> **WHAT THE TASK ASKS**: Copy the following material word for word, beginning at the line that has "What is the" and stopping after the line that has "Reading left to".

> **STORED DATA**:
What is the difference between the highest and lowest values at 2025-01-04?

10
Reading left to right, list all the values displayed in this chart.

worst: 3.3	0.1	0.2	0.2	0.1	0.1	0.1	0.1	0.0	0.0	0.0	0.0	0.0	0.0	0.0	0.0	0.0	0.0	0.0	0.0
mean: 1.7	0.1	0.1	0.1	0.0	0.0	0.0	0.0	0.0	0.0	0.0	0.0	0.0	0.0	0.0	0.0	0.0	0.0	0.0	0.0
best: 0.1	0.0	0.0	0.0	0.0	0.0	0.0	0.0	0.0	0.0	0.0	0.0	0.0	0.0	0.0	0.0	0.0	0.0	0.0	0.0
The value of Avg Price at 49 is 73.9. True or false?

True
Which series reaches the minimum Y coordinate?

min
==
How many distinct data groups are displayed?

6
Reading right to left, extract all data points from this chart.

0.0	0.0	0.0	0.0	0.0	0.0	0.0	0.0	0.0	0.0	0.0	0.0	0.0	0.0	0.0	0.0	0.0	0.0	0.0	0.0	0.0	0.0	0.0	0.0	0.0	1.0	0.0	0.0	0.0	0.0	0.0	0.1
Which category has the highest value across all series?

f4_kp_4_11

> **ANSWER**:
What is the difference between the highest and lowest values at 2025-01-04?

10
Reading left to right, list all the values displayed in this chart.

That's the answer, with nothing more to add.